## TASK TO COMPLETE
Copy out only the lines of the listing starting with the line containing "common name: Germander speedwell" and going on through the line containing "order: Strigiformes", switching every "phylum" to "division" and leaving all else unchanged.

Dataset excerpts
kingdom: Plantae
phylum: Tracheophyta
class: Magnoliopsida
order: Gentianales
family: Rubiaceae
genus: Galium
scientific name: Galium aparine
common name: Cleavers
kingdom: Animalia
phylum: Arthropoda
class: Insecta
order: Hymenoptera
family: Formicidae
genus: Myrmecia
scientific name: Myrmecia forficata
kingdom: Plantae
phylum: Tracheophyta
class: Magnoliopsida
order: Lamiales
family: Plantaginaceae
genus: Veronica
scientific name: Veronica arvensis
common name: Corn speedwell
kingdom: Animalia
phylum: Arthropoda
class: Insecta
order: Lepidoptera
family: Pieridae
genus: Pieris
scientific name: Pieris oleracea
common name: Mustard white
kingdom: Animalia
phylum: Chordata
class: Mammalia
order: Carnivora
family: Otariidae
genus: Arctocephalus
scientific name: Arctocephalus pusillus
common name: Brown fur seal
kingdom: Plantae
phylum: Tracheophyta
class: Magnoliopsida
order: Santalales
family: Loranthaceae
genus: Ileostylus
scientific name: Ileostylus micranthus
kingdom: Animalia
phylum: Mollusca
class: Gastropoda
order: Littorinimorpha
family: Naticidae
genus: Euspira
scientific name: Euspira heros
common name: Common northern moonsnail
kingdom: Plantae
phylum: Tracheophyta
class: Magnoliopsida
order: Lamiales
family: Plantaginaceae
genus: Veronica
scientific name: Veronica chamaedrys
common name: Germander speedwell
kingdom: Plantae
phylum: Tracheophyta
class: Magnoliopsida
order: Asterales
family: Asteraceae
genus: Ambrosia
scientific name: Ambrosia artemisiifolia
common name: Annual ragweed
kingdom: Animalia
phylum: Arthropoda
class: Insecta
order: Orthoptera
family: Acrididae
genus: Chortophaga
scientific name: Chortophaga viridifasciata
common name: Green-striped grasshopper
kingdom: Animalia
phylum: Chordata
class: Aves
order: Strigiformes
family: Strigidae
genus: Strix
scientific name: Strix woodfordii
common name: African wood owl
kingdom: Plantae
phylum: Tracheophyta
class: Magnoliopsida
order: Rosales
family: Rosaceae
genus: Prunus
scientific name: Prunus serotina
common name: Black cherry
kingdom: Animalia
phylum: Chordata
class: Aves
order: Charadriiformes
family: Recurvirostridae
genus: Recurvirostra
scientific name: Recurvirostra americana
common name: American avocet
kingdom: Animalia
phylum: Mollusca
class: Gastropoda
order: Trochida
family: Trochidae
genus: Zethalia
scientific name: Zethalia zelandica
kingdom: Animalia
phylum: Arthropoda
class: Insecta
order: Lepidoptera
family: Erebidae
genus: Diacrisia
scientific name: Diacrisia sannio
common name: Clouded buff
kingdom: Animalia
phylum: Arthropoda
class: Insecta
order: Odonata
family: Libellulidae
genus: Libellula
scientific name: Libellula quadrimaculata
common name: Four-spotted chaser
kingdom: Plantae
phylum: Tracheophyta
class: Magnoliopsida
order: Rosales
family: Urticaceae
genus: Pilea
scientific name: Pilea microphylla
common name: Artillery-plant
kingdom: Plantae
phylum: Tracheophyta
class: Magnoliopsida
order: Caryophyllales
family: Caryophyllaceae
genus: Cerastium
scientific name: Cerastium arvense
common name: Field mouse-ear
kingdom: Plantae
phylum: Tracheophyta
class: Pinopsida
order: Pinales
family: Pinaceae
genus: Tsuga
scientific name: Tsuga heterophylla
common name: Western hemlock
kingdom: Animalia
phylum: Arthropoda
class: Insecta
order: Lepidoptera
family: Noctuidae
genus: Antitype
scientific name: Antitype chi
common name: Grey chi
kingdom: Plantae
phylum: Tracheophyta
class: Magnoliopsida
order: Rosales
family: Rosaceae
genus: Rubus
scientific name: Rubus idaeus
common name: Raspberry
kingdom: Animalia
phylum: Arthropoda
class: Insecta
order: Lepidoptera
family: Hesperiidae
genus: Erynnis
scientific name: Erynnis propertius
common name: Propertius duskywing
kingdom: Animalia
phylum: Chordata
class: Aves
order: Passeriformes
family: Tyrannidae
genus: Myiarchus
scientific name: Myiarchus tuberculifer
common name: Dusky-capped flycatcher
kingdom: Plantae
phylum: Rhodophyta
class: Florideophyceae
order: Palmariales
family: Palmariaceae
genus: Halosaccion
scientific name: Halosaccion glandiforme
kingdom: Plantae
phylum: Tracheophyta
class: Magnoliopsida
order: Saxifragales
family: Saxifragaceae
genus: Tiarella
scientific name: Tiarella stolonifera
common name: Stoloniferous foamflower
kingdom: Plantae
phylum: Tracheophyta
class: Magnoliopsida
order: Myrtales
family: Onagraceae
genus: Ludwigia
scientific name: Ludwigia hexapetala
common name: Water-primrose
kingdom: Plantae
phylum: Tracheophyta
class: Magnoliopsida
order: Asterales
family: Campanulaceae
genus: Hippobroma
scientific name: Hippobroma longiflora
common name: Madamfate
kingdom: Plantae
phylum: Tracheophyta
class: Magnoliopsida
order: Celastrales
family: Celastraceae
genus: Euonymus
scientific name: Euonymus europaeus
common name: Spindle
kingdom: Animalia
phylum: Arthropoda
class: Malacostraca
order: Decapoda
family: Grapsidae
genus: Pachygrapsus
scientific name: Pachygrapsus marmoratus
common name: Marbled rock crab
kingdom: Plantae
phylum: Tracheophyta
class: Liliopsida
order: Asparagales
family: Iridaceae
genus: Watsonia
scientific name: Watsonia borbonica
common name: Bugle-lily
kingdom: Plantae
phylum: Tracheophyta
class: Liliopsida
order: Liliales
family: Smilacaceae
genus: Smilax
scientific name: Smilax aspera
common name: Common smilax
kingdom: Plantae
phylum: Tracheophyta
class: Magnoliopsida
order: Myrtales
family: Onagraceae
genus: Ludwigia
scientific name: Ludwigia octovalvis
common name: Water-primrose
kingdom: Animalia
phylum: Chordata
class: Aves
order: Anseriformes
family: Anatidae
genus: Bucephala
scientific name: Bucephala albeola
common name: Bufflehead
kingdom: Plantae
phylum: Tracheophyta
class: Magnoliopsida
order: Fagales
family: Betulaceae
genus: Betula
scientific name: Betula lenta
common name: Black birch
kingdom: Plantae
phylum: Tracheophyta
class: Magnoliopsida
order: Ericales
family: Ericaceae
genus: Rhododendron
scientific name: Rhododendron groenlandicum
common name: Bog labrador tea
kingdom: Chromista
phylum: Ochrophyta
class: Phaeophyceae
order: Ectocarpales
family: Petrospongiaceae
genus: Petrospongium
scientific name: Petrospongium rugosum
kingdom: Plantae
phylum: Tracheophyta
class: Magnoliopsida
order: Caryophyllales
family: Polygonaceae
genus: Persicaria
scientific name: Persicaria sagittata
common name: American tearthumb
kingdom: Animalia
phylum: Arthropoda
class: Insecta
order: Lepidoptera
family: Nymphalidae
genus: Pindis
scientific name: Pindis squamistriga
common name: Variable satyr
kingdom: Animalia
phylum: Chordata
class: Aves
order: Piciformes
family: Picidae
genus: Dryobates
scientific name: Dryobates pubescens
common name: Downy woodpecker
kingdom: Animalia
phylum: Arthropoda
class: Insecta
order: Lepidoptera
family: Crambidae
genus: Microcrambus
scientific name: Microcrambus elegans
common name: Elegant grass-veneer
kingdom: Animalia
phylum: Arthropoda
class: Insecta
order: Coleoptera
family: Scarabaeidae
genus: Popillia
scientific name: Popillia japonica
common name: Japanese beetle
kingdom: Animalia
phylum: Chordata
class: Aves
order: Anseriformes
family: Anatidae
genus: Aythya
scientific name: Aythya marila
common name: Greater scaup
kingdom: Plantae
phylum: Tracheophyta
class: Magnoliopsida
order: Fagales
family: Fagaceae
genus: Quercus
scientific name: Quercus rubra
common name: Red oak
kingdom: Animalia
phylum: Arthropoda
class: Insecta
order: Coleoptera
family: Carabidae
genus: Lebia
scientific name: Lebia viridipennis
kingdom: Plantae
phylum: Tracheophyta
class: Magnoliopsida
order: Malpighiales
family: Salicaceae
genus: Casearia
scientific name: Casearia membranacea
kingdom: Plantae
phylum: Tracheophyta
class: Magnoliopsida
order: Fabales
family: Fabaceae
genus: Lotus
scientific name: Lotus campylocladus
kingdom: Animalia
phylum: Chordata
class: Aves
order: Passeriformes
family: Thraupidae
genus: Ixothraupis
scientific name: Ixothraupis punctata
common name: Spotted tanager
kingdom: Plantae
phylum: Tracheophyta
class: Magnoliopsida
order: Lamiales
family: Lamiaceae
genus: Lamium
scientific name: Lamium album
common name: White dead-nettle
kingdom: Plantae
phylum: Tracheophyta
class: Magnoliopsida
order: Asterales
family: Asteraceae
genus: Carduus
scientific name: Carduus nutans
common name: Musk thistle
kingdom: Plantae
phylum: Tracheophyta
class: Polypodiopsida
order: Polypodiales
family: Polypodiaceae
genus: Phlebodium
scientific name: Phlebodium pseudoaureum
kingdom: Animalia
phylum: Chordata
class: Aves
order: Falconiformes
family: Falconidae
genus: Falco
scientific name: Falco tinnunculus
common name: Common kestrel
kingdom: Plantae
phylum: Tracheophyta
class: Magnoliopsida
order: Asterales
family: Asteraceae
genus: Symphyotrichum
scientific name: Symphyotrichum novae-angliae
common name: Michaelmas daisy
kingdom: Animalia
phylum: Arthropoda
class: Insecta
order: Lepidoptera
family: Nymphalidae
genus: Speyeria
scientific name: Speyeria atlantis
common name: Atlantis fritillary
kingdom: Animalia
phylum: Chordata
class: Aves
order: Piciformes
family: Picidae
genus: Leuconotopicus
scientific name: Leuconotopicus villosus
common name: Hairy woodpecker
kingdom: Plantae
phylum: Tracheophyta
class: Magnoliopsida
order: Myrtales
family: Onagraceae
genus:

## RESULT OF THIS EXERCISE
common name: Germander speedwell
kingdom: Plantae
division: Tracheophyta
class: Magnoliopsida
order: Asterales
family: Asteraceae
genus: Ambrosia
scientific name: Ambrosia artemisiifolia
common name: Annual ragweed
kingdom: Animalia
division: Arthropoda
class: Insecta
order: Orthoptera
family: Acrididae
genus: Chortophaga
scientific name: Chortophaga viridifasciata
common name: Green-striped grasshopper
kingdom: Animalia
division: Chordata
class: Aves
order: Strigiformes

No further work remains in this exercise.